EXCERPT >>

..........

The royal anthem is used to represent the head of state and not the nation. --Walter Görlitz (talk) 21:10, 29 April 2012 (UTC)

Just a quick question: What in the world is the point of the sixth option? It provides no information... Nations United (talk) 06:18, 29 April 2012 (UTC)

It's a reductio ad absurdum by following M's first suggestion and Dkriegls' quote that "The less information it contains, the more effectively it serves that purpose". (see the response to the left of it). Excluding the national anthem because it's in this supposedly new article is no different than just excluding everything presently in the template and inserting it into the Music of Canada article and making the template point to it. We have to provide some information not just the link to all possible material on the subject. Hence, the fifth option is the better choice. Some material is provided and the reader is free to explore additional music on the topic, including the honorific song for the figure-head monarch. --Walter Görlitz (talk) 06:45, 29 April 2012 (UTC)
"Excluding the national anthem because it's in this supposedly new article is no different than just excluding everything presently in the template" is an argument from reductio ad absurdum (a logical fallacy meaning it isn't concluded from the facts). Keeping a navigation template at the category level instead of making an allowance for a singular item is not an argument from reductio ad absurdum. Without an objective reason for that singular allowance, we open the door for inclusion of any number of songs and end up with option four - ad absurdum - making the template not very useful for navigation. Option one and five are not that far apart and both are simple and easy for readers to navigate. I am not wholly against either. I am just trying to find an objective reason to chose one over the other and all I come up with is keeping inclusion criterion simple at the category level. This objective criterion for inclusion prevents any further attempts at inclusion of GSTQ, sets a defensible precedent, and still provides the reader with a useful navigation tool that is both simple and informative. Dkriegls (talk) 00:50, 30 April 2012 (UTC)

..........

Saved data entries >>
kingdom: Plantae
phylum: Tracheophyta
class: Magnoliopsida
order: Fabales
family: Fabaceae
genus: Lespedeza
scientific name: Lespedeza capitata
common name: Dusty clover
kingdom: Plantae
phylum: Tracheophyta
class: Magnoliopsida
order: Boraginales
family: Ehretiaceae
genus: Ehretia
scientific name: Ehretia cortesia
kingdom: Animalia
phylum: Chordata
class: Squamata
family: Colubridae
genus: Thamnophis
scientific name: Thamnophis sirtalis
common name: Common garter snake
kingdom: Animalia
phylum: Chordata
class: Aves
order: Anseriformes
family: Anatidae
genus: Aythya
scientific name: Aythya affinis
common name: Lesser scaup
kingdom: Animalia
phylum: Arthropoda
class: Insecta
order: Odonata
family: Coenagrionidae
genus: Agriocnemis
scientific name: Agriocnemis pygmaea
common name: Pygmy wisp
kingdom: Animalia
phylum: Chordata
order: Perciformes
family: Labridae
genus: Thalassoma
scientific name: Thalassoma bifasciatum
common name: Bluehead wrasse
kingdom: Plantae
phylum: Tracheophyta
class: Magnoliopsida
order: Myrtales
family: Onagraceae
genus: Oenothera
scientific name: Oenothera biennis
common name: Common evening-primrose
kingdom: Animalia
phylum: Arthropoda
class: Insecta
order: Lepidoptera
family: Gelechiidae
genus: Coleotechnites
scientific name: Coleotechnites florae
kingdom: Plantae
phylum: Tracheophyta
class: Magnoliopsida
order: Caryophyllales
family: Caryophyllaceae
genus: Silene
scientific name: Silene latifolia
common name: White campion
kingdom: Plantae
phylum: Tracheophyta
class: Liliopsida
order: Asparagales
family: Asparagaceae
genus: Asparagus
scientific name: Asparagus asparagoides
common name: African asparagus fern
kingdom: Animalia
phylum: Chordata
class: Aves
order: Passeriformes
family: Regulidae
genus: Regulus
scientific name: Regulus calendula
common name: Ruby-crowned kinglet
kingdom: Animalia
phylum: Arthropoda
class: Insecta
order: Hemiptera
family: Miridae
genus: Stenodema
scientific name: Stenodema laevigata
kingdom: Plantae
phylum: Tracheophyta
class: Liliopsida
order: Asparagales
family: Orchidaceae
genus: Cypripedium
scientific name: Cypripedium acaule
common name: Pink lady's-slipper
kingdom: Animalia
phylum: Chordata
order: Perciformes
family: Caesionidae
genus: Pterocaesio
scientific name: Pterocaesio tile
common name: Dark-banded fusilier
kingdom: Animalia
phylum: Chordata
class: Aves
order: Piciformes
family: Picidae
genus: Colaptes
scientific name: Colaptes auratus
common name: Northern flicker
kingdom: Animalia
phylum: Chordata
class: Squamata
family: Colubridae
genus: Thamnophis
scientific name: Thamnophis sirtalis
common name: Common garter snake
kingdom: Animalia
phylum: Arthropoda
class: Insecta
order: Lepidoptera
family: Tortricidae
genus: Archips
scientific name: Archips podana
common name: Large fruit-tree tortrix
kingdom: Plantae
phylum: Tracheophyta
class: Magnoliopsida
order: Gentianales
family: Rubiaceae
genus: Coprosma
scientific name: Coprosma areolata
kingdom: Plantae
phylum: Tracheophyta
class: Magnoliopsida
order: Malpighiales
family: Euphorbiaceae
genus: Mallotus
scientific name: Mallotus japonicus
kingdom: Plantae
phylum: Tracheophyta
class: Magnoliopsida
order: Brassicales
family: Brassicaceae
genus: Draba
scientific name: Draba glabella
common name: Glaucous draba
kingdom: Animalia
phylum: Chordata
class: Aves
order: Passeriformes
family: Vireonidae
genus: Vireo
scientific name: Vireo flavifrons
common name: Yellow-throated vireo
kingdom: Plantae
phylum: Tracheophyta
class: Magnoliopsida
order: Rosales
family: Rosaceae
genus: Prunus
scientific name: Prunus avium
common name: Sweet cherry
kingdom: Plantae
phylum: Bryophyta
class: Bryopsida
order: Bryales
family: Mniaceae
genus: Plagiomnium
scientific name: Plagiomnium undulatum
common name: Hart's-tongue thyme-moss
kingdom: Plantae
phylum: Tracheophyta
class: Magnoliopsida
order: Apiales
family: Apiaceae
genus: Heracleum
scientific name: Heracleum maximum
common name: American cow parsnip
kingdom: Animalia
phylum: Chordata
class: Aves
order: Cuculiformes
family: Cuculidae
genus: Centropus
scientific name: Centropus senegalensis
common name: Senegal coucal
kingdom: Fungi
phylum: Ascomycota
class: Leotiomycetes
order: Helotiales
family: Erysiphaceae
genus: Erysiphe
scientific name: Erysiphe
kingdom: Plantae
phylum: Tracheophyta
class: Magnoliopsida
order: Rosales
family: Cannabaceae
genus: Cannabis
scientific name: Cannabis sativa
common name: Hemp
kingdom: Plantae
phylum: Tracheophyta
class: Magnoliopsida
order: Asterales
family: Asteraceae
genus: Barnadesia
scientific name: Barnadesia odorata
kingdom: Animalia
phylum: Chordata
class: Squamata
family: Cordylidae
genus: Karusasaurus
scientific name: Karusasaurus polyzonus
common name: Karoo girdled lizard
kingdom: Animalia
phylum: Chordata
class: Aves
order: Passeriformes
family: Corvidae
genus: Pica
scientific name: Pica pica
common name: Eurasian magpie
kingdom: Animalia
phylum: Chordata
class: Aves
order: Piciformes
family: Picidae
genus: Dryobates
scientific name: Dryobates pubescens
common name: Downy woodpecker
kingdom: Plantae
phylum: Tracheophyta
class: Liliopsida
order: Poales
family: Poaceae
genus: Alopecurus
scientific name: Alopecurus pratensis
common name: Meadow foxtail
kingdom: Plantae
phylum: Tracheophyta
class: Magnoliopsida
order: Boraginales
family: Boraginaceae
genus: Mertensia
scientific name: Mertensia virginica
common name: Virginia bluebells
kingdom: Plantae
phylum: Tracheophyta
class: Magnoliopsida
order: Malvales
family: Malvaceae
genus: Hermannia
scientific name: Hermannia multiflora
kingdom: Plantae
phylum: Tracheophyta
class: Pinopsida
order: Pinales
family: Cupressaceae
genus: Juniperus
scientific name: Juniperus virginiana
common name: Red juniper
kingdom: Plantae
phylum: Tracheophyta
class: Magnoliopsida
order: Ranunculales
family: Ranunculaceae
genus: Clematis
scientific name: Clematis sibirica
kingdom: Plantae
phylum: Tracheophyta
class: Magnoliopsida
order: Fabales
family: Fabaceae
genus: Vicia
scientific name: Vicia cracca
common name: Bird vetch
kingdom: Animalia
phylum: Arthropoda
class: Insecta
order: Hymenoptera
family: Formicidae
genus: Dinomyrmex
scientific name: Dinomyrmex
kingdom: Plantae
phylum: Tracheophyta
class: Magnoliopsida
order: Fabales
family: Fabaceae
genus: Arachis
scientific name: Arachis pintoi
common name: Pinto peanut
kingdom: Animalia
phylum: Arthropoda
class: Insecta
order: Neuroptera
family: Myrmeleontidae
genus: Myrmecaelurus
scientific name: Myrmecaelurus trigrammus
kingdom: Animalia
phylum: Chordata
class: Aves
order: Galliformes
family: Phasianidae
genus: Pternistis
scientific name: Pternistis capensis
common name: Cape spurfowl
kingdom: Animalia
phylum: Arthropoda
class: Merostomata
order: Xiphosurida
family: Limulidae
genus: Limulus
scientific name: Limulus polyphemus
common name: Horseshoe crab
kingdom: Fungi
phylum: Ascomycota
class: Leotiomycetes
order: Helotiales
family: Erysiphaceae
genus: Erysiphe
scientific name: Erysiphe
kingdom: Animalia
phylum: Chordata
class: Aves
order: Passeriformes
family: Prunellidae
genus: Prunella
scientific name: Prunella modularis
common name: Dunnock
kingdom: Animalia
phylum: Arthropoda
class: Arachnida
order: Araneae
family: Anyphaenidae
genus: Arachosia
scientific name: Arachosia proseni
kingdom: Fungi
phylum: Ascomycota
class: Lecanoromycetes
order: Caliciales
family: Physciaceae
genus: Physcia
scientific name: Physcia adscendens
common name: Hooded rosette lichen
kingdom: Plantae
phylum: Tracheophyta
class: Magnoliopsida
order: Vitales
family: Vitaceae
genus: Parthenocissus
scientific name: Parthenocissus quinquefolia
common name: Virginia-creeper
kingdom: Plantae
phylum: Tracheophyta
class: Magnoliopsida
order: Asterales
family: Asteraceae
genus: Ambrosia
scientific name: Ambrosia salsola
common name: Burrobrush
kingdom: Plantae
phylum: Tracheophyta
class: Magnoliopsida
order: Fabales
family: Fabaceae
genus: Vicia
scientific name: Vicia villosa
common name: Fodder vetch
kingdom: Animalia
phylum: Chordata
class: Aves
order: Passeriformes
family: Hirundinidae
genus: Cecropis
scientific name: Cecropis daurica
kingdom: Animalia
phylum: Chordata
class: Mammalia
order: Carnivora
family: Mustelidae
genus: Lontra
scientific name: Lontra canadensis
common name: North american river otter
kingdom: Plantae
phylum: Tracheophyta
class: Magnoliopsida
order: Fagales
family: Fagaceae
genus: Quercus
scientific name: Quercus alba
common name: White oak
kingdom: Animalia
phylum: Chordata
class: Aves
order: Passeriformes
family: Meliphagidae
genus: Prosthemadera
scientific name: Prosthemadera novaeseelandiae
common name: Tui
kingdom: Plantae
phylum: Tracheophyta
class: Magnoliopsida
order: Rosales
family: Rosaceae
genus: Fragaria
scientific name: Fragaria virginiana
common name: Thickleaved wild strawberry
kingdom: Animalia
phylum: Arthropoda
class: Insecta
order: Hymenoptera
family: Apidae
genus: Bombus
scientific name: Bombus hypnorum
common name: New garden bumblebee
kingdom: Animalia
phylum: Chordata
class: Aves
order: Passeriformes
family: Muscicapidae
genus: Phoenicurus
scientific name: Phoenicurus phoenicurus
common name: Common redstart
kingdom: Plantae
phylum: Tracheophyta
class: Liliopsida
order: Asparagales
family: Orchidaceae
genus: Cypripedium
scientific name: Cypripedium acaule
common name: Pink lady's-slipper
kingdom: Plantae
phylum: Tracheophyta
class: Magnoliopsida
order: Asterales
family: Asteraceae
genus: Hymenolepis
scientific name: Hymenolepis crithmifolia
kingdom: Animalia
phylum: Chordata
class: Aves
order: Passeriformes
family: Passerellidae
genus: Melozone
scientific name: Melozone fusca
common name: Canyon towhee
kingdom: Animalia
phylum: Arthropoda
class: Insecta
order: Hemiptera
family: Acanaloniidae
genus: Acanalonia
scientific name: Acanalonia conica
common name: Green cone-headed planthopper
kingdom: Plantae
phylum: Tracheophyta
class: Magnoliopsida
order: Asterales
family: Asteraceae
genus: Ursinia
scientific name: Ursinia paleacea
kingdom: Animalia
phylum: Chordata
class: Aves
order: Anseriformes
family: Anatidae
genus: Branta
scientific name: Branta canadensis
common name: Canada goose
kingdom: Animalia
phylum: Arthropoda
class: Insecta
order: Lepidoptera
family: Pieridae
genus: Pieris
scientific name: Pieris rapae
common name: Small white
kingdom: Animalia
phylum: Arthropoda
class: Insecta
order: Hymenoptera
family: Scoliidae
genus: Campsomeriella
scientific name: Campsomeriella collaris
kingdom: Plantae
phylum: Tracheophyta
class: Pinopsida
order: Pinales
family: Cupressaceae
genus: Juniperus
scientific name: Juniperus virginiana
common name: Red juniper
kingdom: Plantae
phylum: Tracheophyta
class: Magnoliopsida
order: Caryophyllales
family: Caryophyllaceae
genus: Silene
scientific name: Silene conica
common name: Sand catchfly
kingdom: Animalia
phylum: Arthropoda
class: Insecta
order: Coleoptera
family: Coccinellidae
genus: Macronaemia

..........

TASK DIRECTIONS >> Can you copy the part of the talk-page discussion that starts at the words "Just a quick" and stops after "06:18, 29 April 2012 (UTC)"?

ANSWER TO THE PROBLEM >>
Just a quick question: What in the world is the point of the sixth option? It provides no information... Nations United (talk) 06:18, 29 April 2012 (UTC)